- [WORK REQUEST]:
Start to finish, print the data below exactly, without the images.

Saved data entries
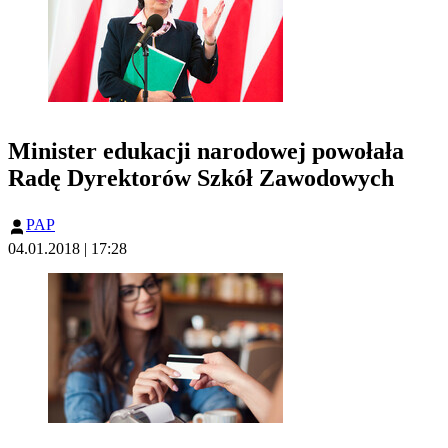
Minister edukacji narodowej powołała
Radę Dyrektorów Szkół Zawodowych
PAP
04.01.2018 | 17:28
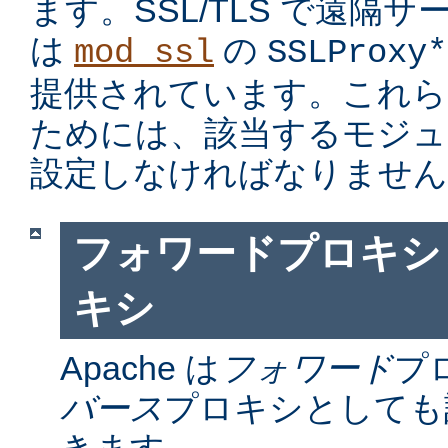
ます。SSL/TLS で遠隔
は
の
mod_ssl
SSLProxy*
提供されています。これら
ためには、該当するモジュ
設定しなければなりません
フォワードプロキシ
キシ
Apache は
フォワード
プ
バース
プロキシとしても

- [ANSWER BELOW]:
Minister edukacji narodowej powołała
Radę Dyrektorów Szkół Zawodowych
PAP
04.01.2018 | 17:28
ます。SSL/TLS で遠隔
は
の
mod_ssl
SSLProxy*
提供されています。これら
ためには、該当するモジュ
設定しなければなりません
フォワードプロキシ
キシ
Apache は
フォワード
プ
バース
プロキシとしても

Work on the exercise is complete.